In the U.S., crypto assets are now considered legal and fall under the Bank Secrecy Act (BSA) jurisdiction. In effect, cryptocurrency exchanges must register with FinCEN and comply with AML/CFT regulations.

The world of crypto regulations had a boost with the Financial Stability Board (FSB) expected to propose global rules for cryptocurrencies in October.

How to regulate crypto

Like all other financial infrastructures, crypto needs to be built upon trust. Having regulations in place to verify the identity of recipients and ensure that checks are done to prevent money laundering and other frauds is essential to building that trust. The crypto industry understands this, which is why they are pushing for regulations. Much of these regulations revolve around AML and KYC. The FCA, for example, specifies compliance with AML/CFT reporting and customer protection requirements. In the UK, crypto-businesses must register with the FCA and be compliant with the Money Laundering, Terrorist Financing and Transfer of Funds (Information on the Payer) Regulations 2017.

In March 2022, Biden published an “Executive Order on Ensuring Responsible Development of Digital Assets”, which includes this:

“...United States has an interest in ensuring that digital asset technologies and the digital payments ecosystem are developed, designed, and implemented in a responsible manner that includes privacy and security in their architecture.”

As these regulations bite into the infrastructure of the crypto industry, globally, cryptocurrency exchanges and other industry participants must be AML and KYC compliant.

Systems that can help to achieve regulatory compliance include:

KYC (Know Your Customer): customer onboarding to crypto platforms is a crucial industry compliance area. Robust identity verification checks during onboarding and transactions can help ensure traceability for money-laundering purposes and other criminal activity. KYC platforms that provide dynamic KYC provide the basis for ongoing checks required to prevent fraud. Platforms such as EastNets SafeWatch-KYC use scoring methodologies to assess risk on a 24/7 basis.

PEP and sanction screening: Identity verification and KYC prevents cybercriminal activity at the outset with Customer Due Diligence (CDD) and Extended Customer Due Diligence (EDD). These checks include sanction screening for high-risk individuals and those who are politically exposed persons (PEP checks). These checks also include “High-Risk Third Countries”. Sanction lists, however, are dynamic and require mechanisms that keep these lists up to date. EastNets provides a blockchain service, Chainfeed, to ensure that CDD and EDD checks are compliant with regulations.

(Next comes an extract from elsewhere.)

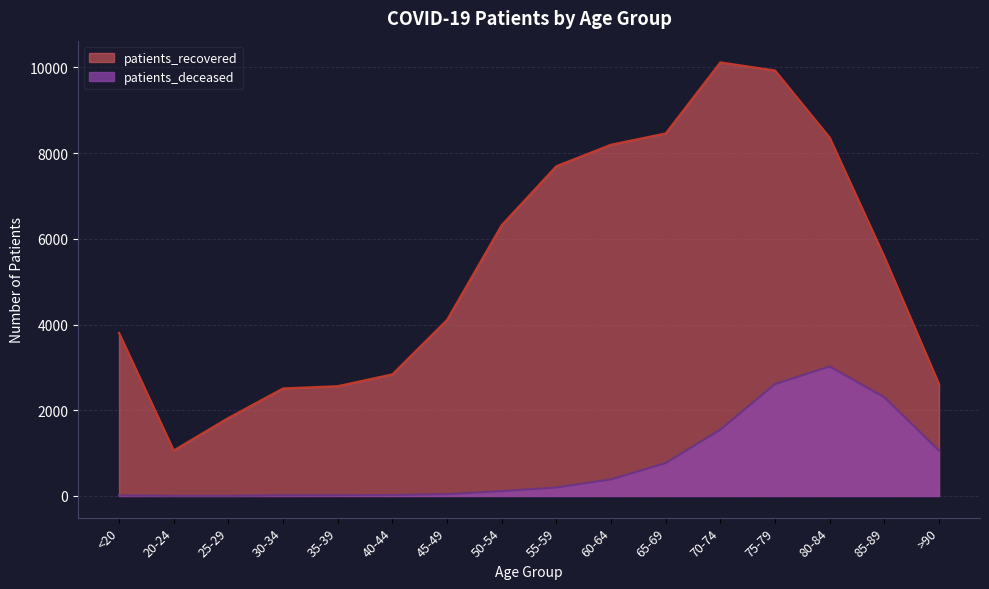

Reading right to left, extract all data points from this chart.

patients_recovered: 2611	5581	8361	9927	10116	8458	8196	7694	6319	4107	2838	2562	2509	1820	1062	3804
patients_deceased: 1060	2303	3020	2611	1547	767	386	198	113	42	22	16	15	3	3	12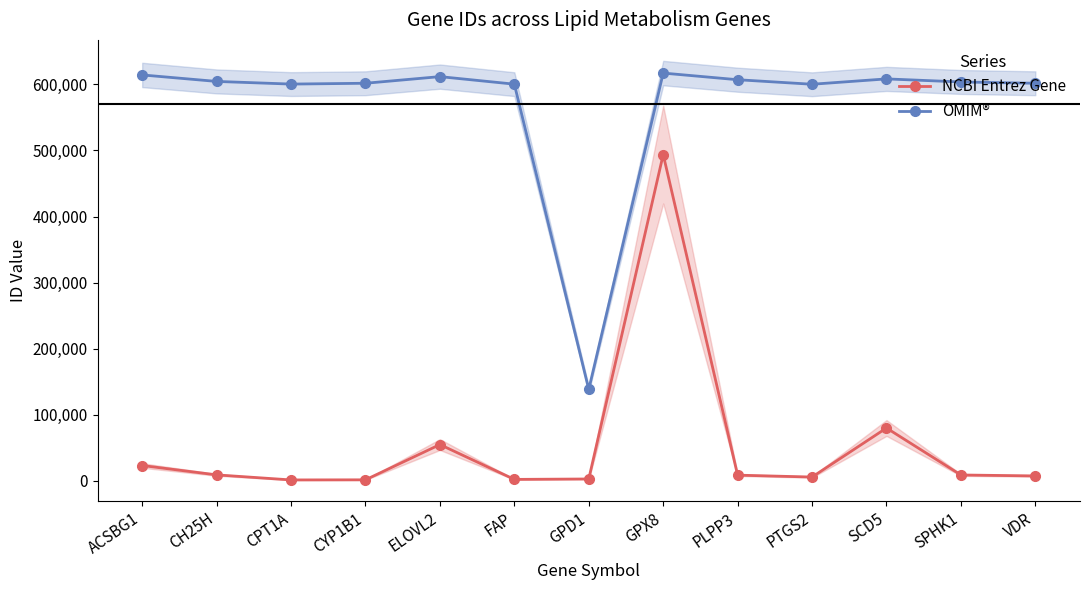

Where does the NCBI Entrez Gene series first go above 8613?

ACSBG1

AML (Anti-Money Laundering): AML checks cover comprehensive requirements to prevent using financial structures, including crypto platforms, to launder money. They typically encompass KYC checks. Europe’s 5th Anti-money Laundering Directive (5AMLD) added new powers to control crypto exchange providers, including CDD checks and ongoing monitoring to file suspicious activity reports (SARs). The latest version of the law, 6AMLD, has added even more stringent requirements and increased penalties for non-compliance. Ensuring crypto businesses meet these stricter regulations requires advanced methods such as behavioral analytics. Platforms such as SafeWatch-AML use artificial intelligence (A.I.) to keep ahead of the fraudsters and provide reports to evidence regulatory compliance.